● PROBLEM DETAILS
Return only those lines of the records below in which "Gameplay" appears.

THE INPUT START

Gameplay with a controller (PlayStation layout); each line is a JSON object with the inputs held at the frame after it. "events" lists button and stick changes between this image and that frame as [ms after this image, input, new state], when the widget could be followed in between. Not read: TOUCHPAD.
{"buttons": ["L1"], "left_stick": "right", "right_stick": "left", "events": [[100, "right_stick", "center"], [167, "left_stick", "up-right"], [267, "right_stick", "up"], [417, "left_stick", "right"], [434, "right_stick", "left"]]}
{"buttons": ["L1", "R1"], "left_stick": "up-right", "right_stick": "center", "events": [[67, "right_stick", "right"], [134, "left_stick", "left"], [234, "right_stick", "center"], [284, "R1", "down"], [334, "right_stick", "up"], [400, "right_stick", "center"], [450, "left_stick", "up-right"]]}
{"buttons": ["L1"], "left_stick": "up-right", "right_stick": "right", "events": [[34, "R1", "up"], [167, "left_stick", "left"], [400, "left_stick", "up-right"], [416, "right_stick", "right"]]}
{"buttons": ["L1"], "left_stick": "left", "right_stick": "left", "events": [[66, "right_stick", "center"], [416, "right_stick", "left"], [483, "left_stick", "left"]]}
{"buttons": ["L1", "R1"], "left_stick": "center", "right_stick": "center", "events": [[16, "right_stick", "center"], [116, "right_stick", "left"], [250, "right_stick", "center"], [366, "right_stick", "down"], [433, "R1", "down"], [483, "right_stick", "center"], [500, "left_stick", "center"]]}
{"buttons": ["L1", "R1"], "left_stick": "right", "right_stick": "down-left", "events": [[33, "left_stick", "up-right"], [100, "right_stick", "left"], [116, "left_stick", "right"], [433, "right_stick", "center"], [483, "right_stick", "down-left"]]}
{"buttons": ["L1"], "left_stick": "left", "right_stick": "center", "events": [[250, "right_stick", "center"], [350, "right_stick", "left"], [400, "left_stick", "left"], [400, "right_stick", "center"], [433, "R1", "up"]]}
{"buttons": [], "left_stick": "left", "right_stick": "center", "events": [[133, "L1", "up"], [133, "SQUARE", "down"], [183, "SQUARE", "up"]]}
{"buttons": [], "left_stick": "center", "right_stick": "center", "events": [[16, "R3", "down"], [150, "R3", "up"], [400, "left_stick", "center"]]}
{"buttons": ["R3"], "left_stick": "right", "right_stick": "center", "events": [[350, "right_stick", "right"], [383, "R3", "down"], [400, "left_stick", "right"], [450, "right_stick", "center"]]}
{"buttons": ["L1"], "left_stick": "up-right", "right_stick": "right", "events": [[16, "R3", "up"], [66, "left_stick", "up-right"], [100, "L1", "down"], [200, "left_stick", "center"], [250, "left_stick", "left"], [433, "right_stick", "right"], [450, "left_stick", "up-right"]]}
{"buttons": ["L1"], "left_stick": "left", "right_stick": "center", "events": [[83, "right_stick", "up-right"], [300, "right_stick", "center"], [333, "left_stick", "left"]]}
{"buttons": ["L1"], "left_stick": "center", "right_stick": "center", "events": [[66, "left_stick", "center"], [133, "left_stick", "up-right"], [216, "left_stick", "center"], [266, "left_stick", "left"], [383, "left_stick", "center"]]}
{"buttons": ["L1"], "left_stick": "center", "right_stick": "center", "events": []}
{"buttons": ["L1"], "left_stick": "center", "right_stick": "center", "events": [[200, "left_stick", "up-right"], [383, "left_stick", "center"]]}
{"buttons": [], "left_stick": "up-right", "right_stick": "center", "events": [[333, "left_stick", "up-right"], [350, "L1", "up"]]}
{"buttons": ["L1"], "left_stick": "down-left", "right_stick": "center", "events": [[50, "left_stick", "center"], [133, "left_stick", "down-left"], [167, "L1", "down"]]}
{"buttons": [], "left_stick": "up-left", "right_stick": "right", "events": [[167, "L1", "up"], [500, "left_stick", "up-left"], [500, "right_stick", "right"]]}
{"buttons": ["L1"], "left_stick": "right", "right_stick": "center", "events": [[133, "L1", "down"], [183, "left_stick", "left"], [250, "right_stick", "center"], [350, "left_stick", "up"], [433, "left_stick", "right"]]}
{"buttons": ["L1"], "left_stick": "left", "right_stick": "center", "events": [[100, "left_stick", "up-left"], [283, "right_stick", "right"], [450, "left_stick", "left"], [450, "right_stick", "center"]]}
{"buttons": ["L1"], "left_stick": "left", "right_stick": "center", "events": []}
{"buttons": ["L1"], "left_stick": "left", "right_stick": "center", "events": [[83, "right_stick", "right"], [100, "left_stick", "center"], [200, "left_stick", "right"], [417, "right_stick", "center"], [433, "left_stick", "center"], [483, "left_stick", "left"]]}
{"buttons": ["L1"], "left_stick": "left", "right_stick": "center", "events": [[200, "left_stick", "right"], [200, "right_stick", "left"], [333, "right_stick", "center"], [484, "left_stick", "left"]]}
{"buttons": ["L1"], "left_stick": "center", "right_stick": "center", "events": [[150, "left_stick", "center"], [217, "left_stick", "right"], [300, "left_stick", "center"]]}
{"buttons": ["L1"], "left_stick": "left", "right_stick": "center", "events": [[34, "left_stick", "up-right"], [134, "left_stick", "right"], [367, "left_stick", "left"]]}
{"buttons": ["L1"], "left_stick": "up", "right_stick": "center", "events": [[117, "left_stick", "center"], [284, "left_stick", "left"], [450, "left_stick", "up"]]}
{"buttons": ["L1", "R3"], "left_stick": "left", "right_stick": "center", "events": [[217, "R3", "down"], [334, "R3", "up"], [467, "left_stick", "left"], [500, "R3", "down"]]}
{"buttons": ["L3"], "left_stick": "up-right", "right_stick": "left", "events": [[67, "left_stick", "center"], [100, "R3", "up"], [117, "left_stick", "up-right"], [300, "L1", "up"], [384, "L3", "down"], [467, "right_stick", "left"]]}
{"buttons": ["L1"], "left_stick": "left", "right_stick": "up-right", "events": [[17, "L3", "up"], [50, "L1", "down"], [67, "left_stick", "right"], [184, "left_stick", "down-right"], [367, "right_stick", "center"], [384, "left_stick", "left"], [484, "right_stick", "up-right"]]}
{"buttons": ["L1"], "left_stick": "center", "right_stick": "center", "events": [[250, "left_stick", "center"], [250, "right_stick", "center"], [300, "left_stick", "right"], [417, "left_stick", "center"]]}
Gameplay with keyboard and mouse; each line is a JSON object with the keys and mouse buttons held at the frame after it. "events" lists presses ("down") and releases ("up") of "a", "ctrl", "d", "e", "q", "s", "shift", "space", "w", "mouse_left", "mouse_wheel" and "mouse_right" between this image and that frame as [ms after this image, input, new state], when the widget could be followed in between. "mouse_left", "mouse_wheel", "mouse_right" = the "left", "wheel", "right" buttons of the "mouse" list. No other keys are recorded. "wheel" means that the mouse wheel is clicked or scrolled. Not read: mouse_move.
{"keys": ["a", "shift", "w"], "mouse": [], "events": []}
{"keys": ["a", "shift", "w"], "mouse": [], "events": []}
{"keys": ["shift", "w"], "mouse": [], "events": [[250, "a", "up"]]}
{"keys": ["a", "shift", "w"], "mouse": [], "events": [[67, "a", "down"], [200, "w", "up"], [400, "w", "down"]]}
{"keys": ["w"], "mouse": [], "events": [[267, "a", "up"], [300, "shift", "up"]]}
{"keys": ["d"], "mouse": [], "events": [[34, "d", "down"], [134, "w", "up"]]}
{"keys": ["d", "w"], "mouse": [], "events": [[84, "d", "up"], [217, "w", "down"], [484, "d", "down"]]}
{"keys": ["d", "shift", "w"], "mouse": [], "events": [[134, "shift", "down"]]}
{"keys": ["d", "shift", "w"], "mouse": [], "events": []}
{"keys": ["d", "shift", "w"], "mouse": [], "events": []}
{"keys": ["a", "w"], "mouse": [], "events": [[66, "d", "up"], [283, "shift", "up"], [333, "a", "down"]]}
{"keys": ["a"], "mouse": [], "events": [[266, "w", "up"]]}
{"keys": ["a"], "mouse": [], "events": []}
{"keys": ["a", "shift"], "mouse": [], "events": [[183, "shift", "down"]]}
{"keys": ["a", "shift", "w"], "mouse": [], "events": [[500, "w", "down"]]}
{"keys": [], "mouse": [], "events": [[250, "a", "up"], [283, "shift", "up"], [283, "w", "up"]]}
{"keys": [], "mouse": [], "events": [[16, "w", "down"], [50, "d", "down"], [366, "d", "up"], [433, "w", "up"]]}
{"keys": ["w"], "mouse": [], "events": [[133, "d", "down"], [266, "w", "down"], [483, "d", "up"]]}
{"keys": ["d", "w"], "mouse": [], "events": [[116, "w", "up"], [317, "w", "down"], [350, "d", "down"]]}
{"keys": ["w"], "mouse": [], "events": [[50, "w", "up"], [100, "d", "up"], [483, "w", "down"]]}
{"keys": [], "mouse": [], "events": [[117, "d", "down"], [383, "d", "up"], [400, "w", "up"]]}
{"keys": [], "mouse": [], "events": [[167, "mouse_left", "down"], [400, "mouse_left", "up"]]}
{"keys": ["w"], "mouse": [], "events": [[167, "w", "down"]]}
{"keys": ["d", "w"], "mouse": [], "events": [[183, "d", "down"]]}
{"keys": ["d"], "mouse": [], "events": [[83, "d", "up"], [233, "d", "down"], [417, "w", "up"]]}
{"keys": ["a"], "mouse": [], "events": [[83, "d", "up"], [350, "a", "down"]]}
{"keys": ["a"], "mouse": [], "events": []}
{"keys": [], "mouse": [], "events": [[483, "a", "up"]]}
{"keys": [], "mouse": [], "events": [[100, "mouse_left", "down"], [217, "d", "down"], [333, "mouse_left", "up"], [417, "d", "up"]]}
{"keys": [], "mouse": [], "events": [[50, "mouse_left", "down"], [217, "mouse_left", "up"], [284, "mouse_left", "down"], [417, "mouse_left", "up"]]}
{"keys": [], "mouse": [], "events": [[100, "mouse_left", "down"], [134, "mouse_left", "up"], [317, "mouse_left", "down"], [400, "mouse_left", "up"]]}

THE INPUT END

● SOLUTION TO THIS PROBLEM
Gameplay with a controller (PlayStation layout); each line is a JSON object with the inputs held at the frame after it. "events" lists button and stick changes between this image and that frame as [ms after this image, input, new state], when the widget could be followed in between. Not read: TOUCHPAD.
Gameplay with keyboard and mouse; each line is a JSON object with the keys and mouse buttons held at the frame after it. "events" lists presses ("down") and releases ("up") of "a", "ctrl", "d", "e", "q", "s", "shift", "space", "w", "mouse_left", "mouse_wheel" and "mouse_right" between this image and that frame as [ms after this image, input, new state], when the widget could be followed in between. "mouse_left", "mouse_wheel", "mouse_right" = the "left", "wheel", "right" buttons of the "mouse" list. No other keys are recorded. "wheel" means that the mouse wheel is clicked or scrolled. Not read: mouse_move.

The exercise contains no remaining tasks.